Guests can expect to stay on track and for James and his assistant to map and collect. Guests assistance with cleaning the seeds and storing will be very helpful and increase the number of seeds collected and trees visited. As the walks are exploratory, being flexible and patient with itinerary changes will be helpful.
Guests are invited to help raise funds for a follow-up event that will involve trained arborists on an extra field trip and cost $30,000.
Direct bookings only.

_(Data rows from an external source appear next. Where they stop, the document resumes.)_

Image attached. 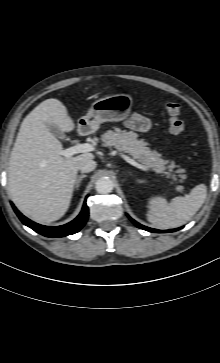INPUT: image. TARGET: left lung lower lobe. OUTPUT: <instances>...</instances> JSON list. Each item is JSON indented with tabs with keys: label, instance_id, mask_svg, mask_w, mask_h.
<instances>
[{
	"label": "left lung lower lobe",
	"instance_id": "left-lung-lower-lobe-1",
	"mask_svg": "<svg viewBox=\"0 0 220 363\" xmlns=\"http://www.w3.org/2000/svg\"><path fill=\"white\" fill-rule=\"evenodd\" d=\"M130 218V217H129ZM130 220L138 227V228H141V229H144L146 231H149V232H156V233H166V232H174V231H177L181 228H178V229H172V230H165V231H161V230H156V229H152V228H149V227H146V226H143L141 224H139L138 222H136L135 220H133L132 218H130Z\"/></svg>",
	"mask_w": 220,
	"mask_h": 363
}]
</instances>
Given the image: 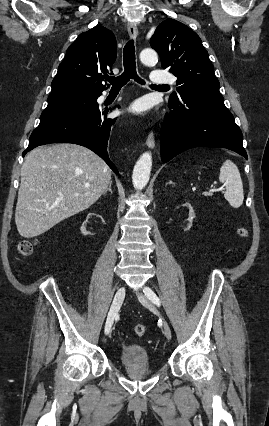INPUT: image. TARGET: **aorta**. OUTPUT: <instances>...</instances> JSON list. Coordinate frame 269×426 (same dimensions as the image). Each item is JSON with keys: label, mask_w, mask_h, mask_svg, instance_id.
<instances>
[{"label": "aorta", "mask_w": 269, "mask_h": 426, "mask_svg": "<svg viewBox=\"0 0 269 426\" xmlns=\"http://www.w3.org/2000/svg\"><path fill=\"white\" fill-rule=\"evenodd\" d=\"M140 61L147 66H154L158 62V55L153 49H144L140 53ZM152 167V155L149 152L143 153L136 162L132 183L136 190H142L148 183Z\"/></svg>", "instance_id": "aorta-1"}]
</instances>
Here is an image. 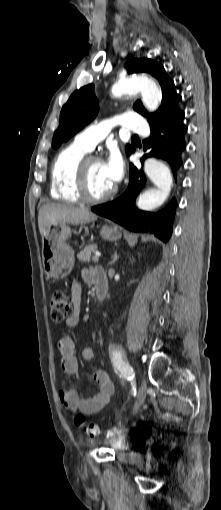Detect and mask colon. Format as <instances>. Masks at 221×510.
<instances>
[{"label":"colon","instance_id":"obj_1","mask_svg":"<svg viewBox=\"0 0 221 510\" xmlns=\"http://www.w3.org/2000/svg\"><path fill=\"white\" fill-rule=\"evenodd\" d=\"M74 305L72 298L62 290H56L52 293L50 300V314L54 322L60 323L67 319L73 313ZM74 423L81 428L89 437H99L103 430L92 423H87L83 415H76Z\"/></svg>","mask_w":221,"mask_h":510}]
</instances>
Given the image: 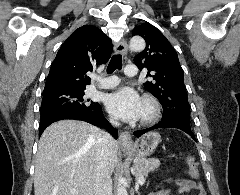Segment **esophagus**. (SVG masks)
Returning a JSON list of instances; mask_svg holds the SVG:
<instances>
[{
	"mask_svg": "<svg viewBox=\"0 0 240 195\" xmlns=\"http://www.w3.org/2000/svg\"><path fill=\"white\" fill-rule=\"evenodd\" d=\"M114 51L117 54L126 55L127 53V42L125 39L115 43ZM119 144L123 148H131L133 145L132 136L129 132L123 131L119 134Z\"/></svg>",
	"mask_w": 240,
	"mask_h": 195,
	"instance_id": "esophagus-1",
	"label": "esophagus"
}]
</instances>
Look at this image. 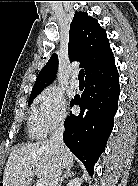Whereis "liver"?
Here are the masks:
<instances>
[{"instance_id": "6515ba94", "label": "liver", "mask_w": 138, "mask_h": 186, "mask_svg": "<svg viewBox=\"0 0 138 186\" xmlns=\"http://www.w3.org/2000/svg\"><path fill=\"white\" fill-rule=\"evenodd\" d=\"M58 163V157L49 141H38L22 147L15 148L8 158L3 174V186H30L31 171L42 181L44 186H49L51 174ZM74 155L65 147L62 165L72 166Z\"/></svg>"}]
</instances>
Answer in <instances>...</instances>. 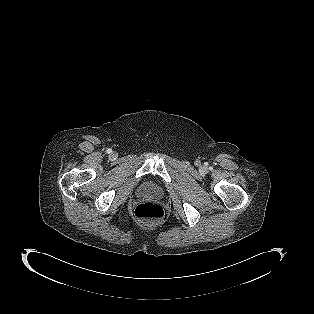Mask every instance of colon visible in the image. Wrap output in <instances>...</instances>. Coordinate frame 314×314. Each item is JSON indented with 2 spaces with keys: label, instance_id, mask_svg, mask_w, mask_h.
Here are the masks:
<instances>
[{
  "label": "colon",
  "instance_id": "5ec220e1",
  "mask_svg": "<svg viewBox=\"0 0 314 314\" xmlns=\"http://www.w3.org/2000/svg\"><path fill=\"white\" fill-rule=\"evenodd\" d=\"M134 215L141 221L154 223L162 220L165 213L160 204L153 201H144L135 207Z\"/></svg>",
  "mask_w": 314,
  "mask_h": 314
}]
</instances>
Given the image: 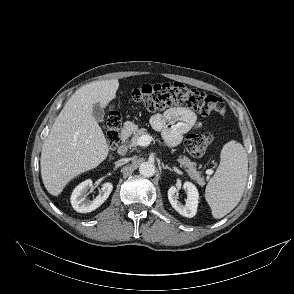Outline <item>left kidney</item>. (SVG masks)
Returning a JSON list of instances; mask_svg holds the SVG:
<instances>
[{
  "label": "left kidney",
  "mask_w": 294,
  "mask_h": 294,
  "mask_svg": "<svg viewBox=\"0 0 294 294\" xmlns=\"http://www.w3.org/2000/svg\"><path fill=\"white\" fill-rule=\"evenodd\" d=\"M183 188L187 194V198L185 204L183 205L177 200L175 193L177 192V188L175 186H171L168 189V199L172 207L182 216L187 218H192L196 215L199 193L194 184L191 182H185L183 184Z\"/></svg>",
  "instance_id": "left-kidney-1"
}]
</instances>
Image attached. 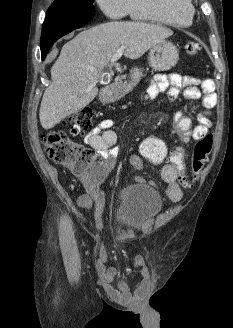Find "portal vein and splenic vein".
<instances>
[{
  "label": "portal vein and splenic vein",
  "instance_id": "portal-vein-and-splenic-vein-1",
  "mask_svg": "<svg viewBox=\"0 0 233 328\" xmlns=\"http://www.w3.org/2000/svg\"><path fill=\"white\" fill-rule=\"evenodd\" d=\"M125 50V47L124 46H121L117 52L113 55L112 59H111V63H114L116 62L123 54ZM91 71H93L94 69L93 68H89ZM116 70L119 72L121 71V69L119 67H116Z\"/></svg>",
  "mask_w": 233,
  "mask_h": 328
}]
</instances>
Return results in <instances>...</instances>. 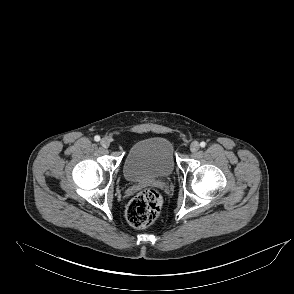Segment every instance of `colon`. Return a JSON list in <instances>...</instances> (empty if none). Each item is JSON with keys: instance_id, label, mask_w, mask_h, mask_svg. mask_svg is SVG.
Segmentation results:
<instances>
[{"instance_id": "1", "label": "colon", "mask_w": 294, "mask_h": 294, "mask_svg": "<svg viewBox=\"0 0 294 294\" xmlns=\"http://www.w3.org/2000/svg\"><path fill=\"white\" fill-rule=\"evenodd\" d=\"M162 207L160 194L154 189H144L132 198L126 209V218L135 228L151 225L159 216Z\"/></svg>"}]
</instances>
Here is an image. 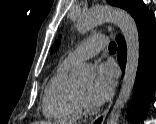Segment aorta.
Returning a JSON list of instances; mask_svg holds the SVG:
<instances>
[{"label": "aorta", "instance_id": "762f6f07", "mask_svg": "<svg viewBox=\"0 0 156 124\" xmlns=\"http://www.w3.org/2000/svg\"><path fill=\"white\" fill-rule=\"evenodd\" d=\"M104 22H113L119 27L127 47L125 74L119 94L107 119V124H118L135 84L139 64V34L136 22L129 13L121 9L104 7L92 9L84 14L78 20V31L84 34ZM75 75L79 80H87L92 77L93 69L88 65H83L76 70Z\"/></svg>", "mask_w": 156, "mask_h": 124}]
</instances>
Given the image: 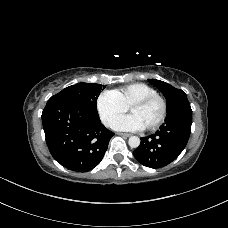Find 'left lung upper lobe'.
<instances>
[{
	"label": "left lung upper lobe",
	"mask_w": 228,
	"mask_h": 228,
	"mask_svg": "<svg viewBox=\"0 0 228 228\" xmlns=\"http://www.w3.org/2000/svg\"><path fill=\"white\" fill-rule=\"evenodd\" d=\"M149 82L157 87L165 96L167 102V113L174 112L178 115L181 112V104L188 102L187 95L182 90L177 89L166 82L156 79H149Z\"/></svg>",
	"instance_id": "5c2ea615"
}]
</instances>
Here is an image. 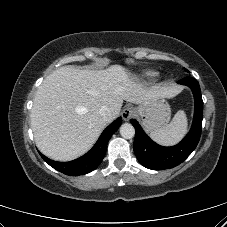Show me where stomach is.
I'll list each match as a JSON object with an SVG mask.
<instances>
[{
    "label": "stomach",
    "mask_w": 227,
    "mask_h": 227,
    "mask_svg": "<svg viewBox=\"0 0 227 227\" xmlns=\"http://www.w3.org/2000/svg\"><path fill=\"white\" fill-rule=\"evenodd\" d=\"M136 111L148 132L165 126L171 115L170 106L165 102L164 97L153 98L140 105Z\"/></svg>",
    "instance_id": "0dacf381"
}]
</instances>
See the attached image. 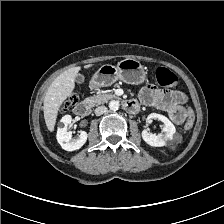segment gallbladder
<instances>
[{
	"instance_id": "gallbladder-1",
	"label": "gallbladder",
	"mask_w": 224,
	"mask_h": 224,
	"mask_svg": "<svg viewBox=\"0 0 224 224\" xmlns=\"http://www.w3.org/2000/svg\"><path fill=\"white\" fill-rule=\"evenodd\" d=\"M84 80H85V77H84V75L83 74H77L76 75V77H75V81H76V83H78V84H82L83 82H84Z\"/></svg>"
}]
</instances>
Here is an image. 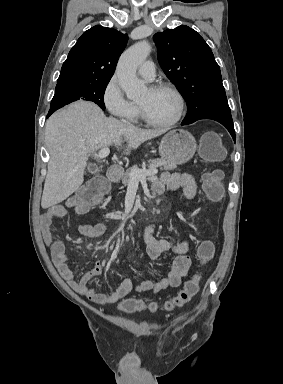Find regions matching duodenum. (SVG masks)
I'll return each instance as SVG.
<instances>
[{"label": "duodenum", "instance_id": "410a0bca", "mask_svg": "<svg viewBox=\"0 0 283 384\" xmlns=\"http://www.w3.org/2000/svg\"><path fill=\"white\" fill-rule=\"evenodd\" d=\"M123 173V169L117 165H111L108 170V179L111 181H118L120 180Z\"/></svg>", "mask_w": 283, "mask_h": 384}]
</instances>
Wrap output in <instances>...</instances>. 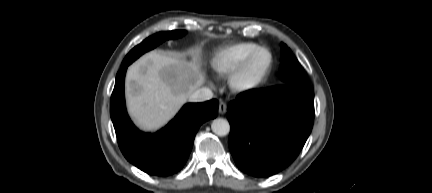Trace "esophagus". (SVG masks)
<instances>
[{"instance_id": "obj_1", "label": "esophagus", "mask_w": 432, "mask_h": 193, "mask_svg": "<svg viewBox=\"0 0 432 193\" xmlns=\"http://www.w3.org/2000/svg\"><path fill=\"white\" fill-rule=\"evenodd\" d=\"M218 111H219V114H222V115L225 114L226 111H227V104L225 102L221 101L219 103V109H218Z\"/></svg>"}]
</instances>
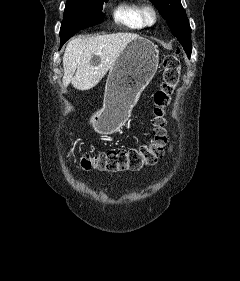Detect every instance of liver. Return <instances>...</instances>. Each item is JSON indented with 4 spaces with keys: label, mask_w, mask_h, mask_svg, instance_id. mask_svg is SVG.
Wrapping results in <instances>:
<instances>
[{
    "label": "liver",
    "mask_w": 240,
    "mask_h": 281,
    "mask_svg": "<svg viewBox=\"0 0 240 281\" xmlns=\"http://www.w3.org/2000/svg\"><path fill=\"white\" fill-rule=\"evenodd\" d=\"M138 37L134 33H113L71 39L63 55V86L72 83L81 91L92 89L114 66L125 46ZM94 57L99 58L98 65L92 64Z\"/></svg>",
    "instance_id": "liver-1"
}]
</instances>
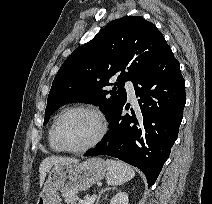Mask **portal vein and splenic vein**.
Here are the masks:
<instances>
[{"mask_svg": "<svg viewBox=\"0 0 212 204\" xmlns=\"http://www.w3.org/2000/svg\"><path fill=\"white\" fill-rule=\"evenodd\" d=\"M96 199V195H92L90 198H88L85 201H81V204H93Z\"/></svg>", "mask_w": 212, "mask_h": 204, "instance_id": "obj_1", "label": "portal vein and splenic vein"}]
</instances>
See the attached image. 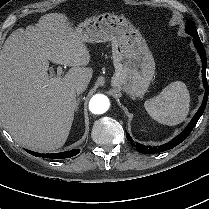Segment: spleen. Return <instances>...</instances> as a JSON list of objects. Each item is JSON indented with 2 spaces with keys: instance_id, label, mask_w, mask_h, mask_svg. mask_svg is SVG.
Here are the masks:
<instances>
[{
  "instance_id": "1",
  "label": "spleen",
  "mask_w": 209,
  "mask_h": 209,
  "mask_svg": "<svg viewBox=\"0 0 209 209\" xmlns=\"http://www.w3.org/2000/svg\"><path fill=\"white\" fill-rule=\"evenodd\" d=\"M148 114L158 123L174 126L182 123L190 109V95L185 83L176 81L159 95L145 101Z\"/></svg>"
}]
</instances>
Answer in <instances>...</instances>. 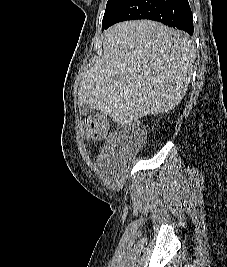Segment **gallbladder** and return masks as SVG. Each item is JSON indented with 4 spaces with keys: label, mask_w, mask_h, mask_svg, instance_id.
<instances>
[{
    "label": "gallbladder",
    "mask_w": 227,
    "mask_h": 267,
    "mask_svg": "<svg viewBox=\"0 0 227 267\" xmlns=\"http://www.w3.org/2000/svg\"><path fill=\"white\" fill-rule=\"evenodd\" d=\"M80 111L83 115L91 114L94 109L91 105L83 103L80 105Z\"/></svg>",
    "instance_id": "obj_1"
}]
</instances>
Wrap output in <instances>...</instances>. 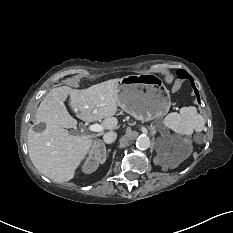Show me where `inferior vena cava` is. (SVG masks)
Segmentation results:
<instances>
[{
	"instance_id": "1",
	"label": "inferior vena cava",
	"mask_w": 233,
	"mask_h": 233,
	"mask_svg": "<svg viewBox=\"0 0 233 233\" xmlns=\"http://www.w3.org/2000/svg\"><path fill=\"white\" fill-rule=\"evenodd\" d=\"M116 138H117V134L113 131H109L105 133L103 136V140L107 144L113 143L116 140Z\"/></svg>"
}]
</instances>
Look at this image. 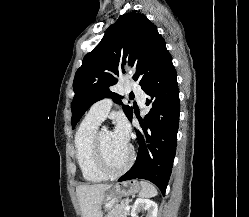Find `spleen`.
<instances>
[{
    "instance_id": "spleen-1",
    "label": "spleen",
    "mask_w": 249,
    "mask_h": 217,
    "mask_svg": "<svg viewBox=\"0 0 249 217\" xmlns=\"http://www.w3.org/2000/svg\"><path fill=\"white\" fill-rule=\"evenodd\" d=\"M141 191L139 193V196L141 197H153L158 194L156 188L149 182L141 181Z\"/></svg>"
}]
</instances>
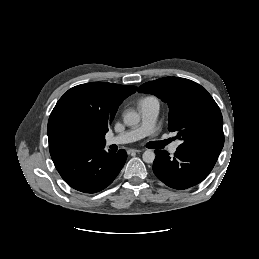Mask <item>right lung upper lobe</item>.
Instances as JSON below:
<instances>
[{
  "label": "right lung upper lobe",
  "mask_w": 259,
  "mask_h": 259,
  "mask_svg": "<svg viewBox=\"0 0 259 259\" xmlns=\"http://www.w3.org/2000/svg\"><path fill=\"white\" fill-rule=\"evenodd\" d=\"M135 86L92 82L69 89L52 110L47 127L50 155L105 146L119 105Z\"/></svg>",
  "instance_id": "1"
}]
</instances>
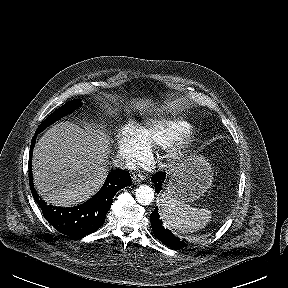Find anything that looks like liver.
Masks as SVG:
<instances>
[{"mask_svg": "<svg viewBox=\"0 0 288 288\" xmlns=\"http://www.w3.org/2000/svg\"><path fill=\"white\" fill-rule=\"evenodd\" d=\"M133 107L149 111V99H135ZM109 139L103 129L86 130L60 122L38 140L33 151V183L42 199L61 207L78 205L93 196L107 174Z\"/></svg>", "mask_w": 288, "mask_h": 288, "instance_id": "6515ba94", "label": "liver"}]
</instances>
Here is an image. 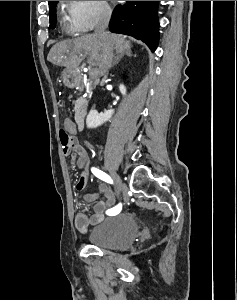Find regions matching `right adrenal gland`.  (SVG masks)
<instances>
[{"label": "right adrenal gland", "mask_w": 237, "mask_h": 300, "mask_svg": "<svg viewBox=\"0 0 237 300\" xmlns=\"http://www.w3.org/2000/svg\"><path fill=\"white\" fill-rule=\"evenodd\" d=\"M127 57H131V53H130V49H127V51H125ZM122 55H118V57H116L113 65H117V63H119L120 59H121Z\"/></svg>", "instance_id": "right-adrenal-gland-1"}]
</instances>
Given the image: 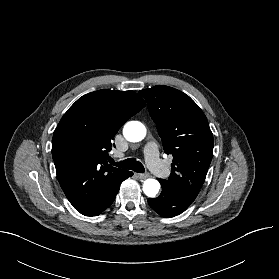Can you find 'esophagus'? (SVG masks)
Wrapping results in <instances>:
<instances>
[{
  "label": "esophagus",
  "instance_id": "34e87169",
  "mask_svg": "<svg viewBox=\"0 0 279 279\" xmlns=\"http://www.w3.org/2000/svg\"><path fill=\"white\" fill-rule=\"evenodd\" d=\"M137 176H138L140 179H145V178L150 177V174H149V173H138Z\"/></svg>",
  "mask_w": 279,
  "mask_h": 279
}]
</instances>
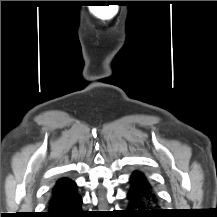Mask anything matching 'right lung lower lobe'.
Masks as SVG:
<instances>
[{"mask_svg": "<svg viewBox=\"0 0 217 217\" xmlns=\"http://www.w3.org/2000/svg\"><path fill=\"white\" fill-rule=\"evenodd\" d=\"M82 198L77 192V187L52 195L47 205V212L40 217H87L81 210Z\"/></svg>", "mask_w": 217, "mask_h": 217, "instance_id": "obj_1", "label": "right lung lower lobe"}]
</instances>
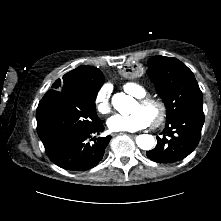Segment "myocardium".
Returning a JSON list of instances; mask_svg holds the SVG:
<instances>
[{
    "label": "myocardium",
    "mask_w": 221,
    "mask_h": 221,
    "mask_svg": "<svg viewBox=\"0 0 221 221\" xmlns=\"http://www.w3.org/2000/svg\"><path fill=\"white\" fill-rule=\"evenodd\" d=\"M140 105H155L158 108V115L157 117L151 122V126L153 128L159 127L165 120L167 114V108L165 103L153 97H141L137 101Z\"/></svg>",
    "instance_id": "f54148a6"
}]
</instances>
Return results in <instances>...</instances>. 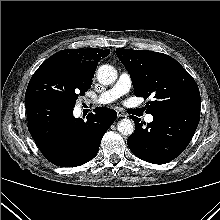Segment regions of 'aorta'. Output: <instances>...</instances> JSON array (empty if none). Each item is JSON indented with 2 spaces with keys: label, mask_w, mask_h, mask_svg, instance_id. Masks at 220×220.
I'll use <instances>...</instances> for the list:
<instances>
[{
  "label": "aorta",
  "mask_w": 220,
  "mask_h": 220,
  "mask_svg": "<svg viewBox=\"0 0 220 220\" xmlns=\"http://www.w3.org/2000/svg\"><path fill=\"white\" fill-rule=\"evenodd\" d=\"M97 79L103 85H111L117 79V70L108 64L101 65L97 71ZM117 127L122 135L129 136L134 132V123L130 119L120 120Z\"/></svg>",
  "instance_id": "1"
}]
</instances>
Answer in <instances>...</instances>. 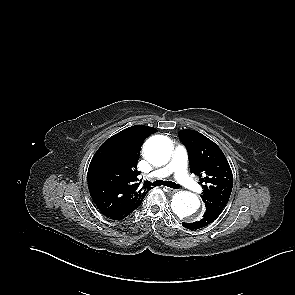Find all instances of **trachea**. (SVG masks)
<instances>
[{"label":"trachea","mask_w":295,"mask_h":295,"mask_svg":"<svg viewBox=\"0 0 295 295\" xmlns=\"http://www.w3.org/2000/svg\"><path fill=\"white\" fill-rule=\"evenodd\" d=\"M147 185H149V183ZM161 185H164V186H167V187H170V188H174V189H179L180 188V185H178V184H176L175 182H172V181L156 180L155 182L152 183V186H154V187L161 186Z\"/></svg>","instance_id":"obj_1"}]
</instances>
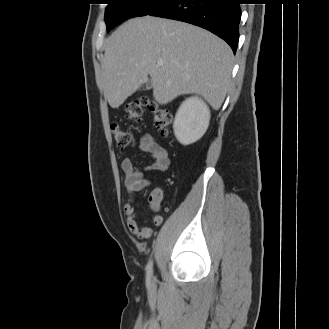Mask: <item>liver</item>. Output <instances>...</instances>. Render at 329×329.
<instances>
[{
  "mask_svg": "<svg viewBox=\"0 0 329 329\" xmlns=\"http://www.w3.org/2000/svg\"><path fill=\"white\" fill-rule=\"evenodd\" d=\"M102 67L104 96L112 108L122 105L150 75L159 104L195 93L218 110L230 85L233 52L205 29L145 16L128 20L111 34Z\"/></svg>",
  "mask_w": 329,
  "mask_h": 329,
  "instance_id": "6515ba94",
  "label": "liver"
}]
</instances>
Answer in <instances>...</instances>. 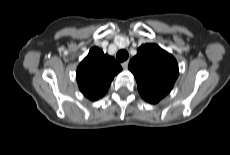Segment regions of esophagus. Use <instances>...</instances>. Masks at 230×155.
Instances as JSON below:
<instances>
[{
    "mask_svg": "<svg viewBox=\"0 0 230 155\" xmlns=\"http://www.w3.org/2000/svg\"><path fill=\"white\" fill-rule=\"evenodd\" d=\"M128 63H129V61L127 60V61L123 62L121 65L124 69H126L128 67Z\"/></svg>",
    "mask_w": 230,
    "mask_h": 155,
    "instance_id": "1",
    "label": "esophagus"
}]
</instances>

For all enquiries and bookings please contact Tasmanian Walking Company on (03) 6392 2211 or email firstname.lastname@example.org
The Tasmanian Seed Conservation Centre
Behind the scenes at the Royal Tasmanian Botanical Gardens lies the Tasmanian Seed Conservation Centre, generally known as the Seed Bank. Seed banking is a conservation measure that provides additional insurance against the extinction of many species in the wild.
The Seed bank is the cornerstone of the Gardens’ conservation strategy. So far, the Centre has collected 57% of Tasmania’s rare and threatened species. There are more than 400 threatened plant species in Tasmanian alone, and the Gardens plays an important role in protecting these species through seed collections, ongoing germination testing and through growing them in the living collections.
With increasingly unpredictable weather patterns and threats by fire, this conservation strategy is more important than ever. However many of the species are in remote places, difficult to access and requiring significant resource to undertake collections. Through working in partnership with the Tas walking Company, we can work more efficiently towards our targets and ensure that Tasmania’s rare and threated species are protected into the future.
James Wood is the manager of the Tasmanian Seed Conservation Centre and has worked in and around seedbanking for 28 years. He took on his current post in December 2005 after working for 15 years at the Royal Botanic Gardens, Kew in the UK. Running and overseeing seedbank germination tests for over 20 years, James has a broad background and interest in the challenges of wild species germination. He has been interested in natural history from an early age and developed a specific interest in botany since his mid-teens.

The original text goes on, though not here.